La crisi di maggioranza in Consiglio comunale non è il risultato di un dibattito appassionato sul Piano regolatore, su Porta Barete, sulla destinazione dell’immenso patrimonio immobiliare inabitato o sul futuro del Progetto case, sul ponte Belvedere o sul Parco fluviale dell’Aterno, sul perché il Forte spagnolo è fermo, su quante persone attendono per rientrare a casa, sulle scuole, sul 5G o sulla futura gestione dello smartunnel, sulle chiese e se vogliamo lasciare scoperchiata Santa Maria Paganica piuttosto che prepararci all’apertura del MAXXI e far fronte comune per candidarci a Capitale italiana della Cultura 2021, che poi vorrebbe dire un milione di euro, iniziative e visibilità nel mondo.
Nulla di tutto ciò.
La crisi di maggioranza è perché a un giovanottone di Preturo, per esempio, toccherebbe fare l’assessore al posto di Vittorio Fabrizi, solo perché gli tocca. Perché corpuscoli insignificanti, che pure una congiuntura astrale favorevole ha miracolato anche alle Regionali, vogliono voce in capitolo e nuovi equilibri; perché gli eletti di Fratelli d’Italia non si stanno, cercano ruoli, candidature e poltrone, per cui o si quadra il cerchio riequilibrando cosa tocca a chi, e quel Biondi dovrebbe accontentarsi di quello che ha già per cedere il passo alle future elezioni politiche, oppure saltano le sedute, e perché la Lega, niente, stavolta la Lega non c’entra, ma quanto è imbarazzante quel silenzio da quegli scranni occupati dalle elette che intervengono pochissimo, quante volte sono intervenute in Aula o in commissione per dire qualcosa di significativo?, ma che pure hanno alzato la voce per un posto al sole, per una poltrona o un incarico, senza alcuna esperienza amministrativa, ma solo per aver fatto incetta di voti alle Europee piuttosto che alle Regionali, e ancor prima di capire se sono davvero sicure di riconoscere un atto deliberativo politico e in cosa differisce da una determina dirigenziale.
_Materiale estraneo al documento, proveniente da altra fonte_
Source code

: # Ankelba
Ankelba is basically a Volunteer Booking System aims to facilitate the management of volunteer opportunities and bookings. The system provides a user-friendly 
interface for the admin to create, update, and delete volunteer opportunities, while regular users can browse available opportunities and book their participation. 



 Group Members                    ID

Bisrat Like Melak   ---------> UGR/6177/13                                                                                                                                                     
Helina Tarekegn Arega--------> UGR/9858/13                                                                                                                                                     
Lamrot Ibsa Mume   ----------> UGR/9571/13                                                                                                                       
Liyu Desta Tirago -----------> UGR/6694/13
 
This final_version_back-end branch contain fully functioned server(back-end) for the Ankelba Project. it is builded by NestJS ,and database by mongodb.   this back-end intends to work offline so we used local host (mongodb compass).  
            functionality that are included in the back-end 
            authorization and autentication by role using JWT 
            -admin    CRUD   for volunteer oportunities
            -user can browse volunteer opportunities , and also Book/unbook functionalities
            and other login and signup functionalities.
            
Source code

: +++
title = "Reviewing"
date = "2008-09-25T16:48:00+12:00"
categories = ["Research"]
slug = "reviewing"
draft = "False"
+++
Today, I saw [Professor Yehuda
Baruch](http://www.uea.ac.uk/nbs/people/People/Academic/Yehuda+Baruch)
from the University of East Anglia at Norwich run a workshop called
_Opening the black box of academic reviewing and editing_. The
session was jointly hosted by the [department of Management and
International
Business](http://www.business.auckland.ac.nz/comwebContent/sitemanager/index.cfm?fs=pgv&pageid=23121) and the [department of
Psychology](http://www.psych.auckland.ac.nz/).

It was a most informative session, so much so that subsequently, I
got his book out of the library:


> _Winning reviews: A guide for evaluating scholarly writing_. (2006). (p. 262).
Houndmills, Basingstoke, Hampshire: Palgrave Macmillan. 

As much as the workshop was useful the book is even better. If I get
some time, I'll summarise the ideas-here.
E’ solo una questione di poltrone e potere che poi quale potere?
Mica quello di capire che succede, smuovere la ricostruzione pubblica, rivitalizzare quarti, quartieri e periferie dormitorio e calarci servizi pubblici funzionanti, studiarsi due carte, sollecitare il rifinanziamento del 4% per la ripresa economica, forti, per una favorevolissima congiunzione astrale di un’imponente componente aquilana in Regione, per cui si dovrebbe lavorare insieme per contare di più e per portare a casa qualcosa di più, che ne sarà del Gran Sasso e delle chiese per lo più dirute con una città che vorrebbe, forse, partecipare o anche capire cosa sta accadendo alla Camera di Commercio, dove il presidentissimo Santilli, ormai solo, non rappresenta che se stesso, ma non molla, con le oltre 35mila imprese associate che chiedono solo ripresa e respiro economico.
Niente di tutto ciò, una città terremotata è in crisi perenne solo per un assessorato, un incarico o una presidenza e solo perché gli tocca. Punto. Altrimenti cade il numero legale mentre in Aula giocano a zippitti, tirando la cartuccia con la fionda al dirimpettaio dell’opposizione per passare il tempo, prendere il gettone e tirare a campare, facendo aeroplanini con i fogli dalle delibere che gli passano sotto il naso.
E passa oggi che viene domani e probabilmente passerà pure il treno della Capitale italiana della Cultura 2021, mentre all’Aquila si pascola e questa cosa mi fa incarognire. Dovrebbe far incarognire tutti, ma quando mai.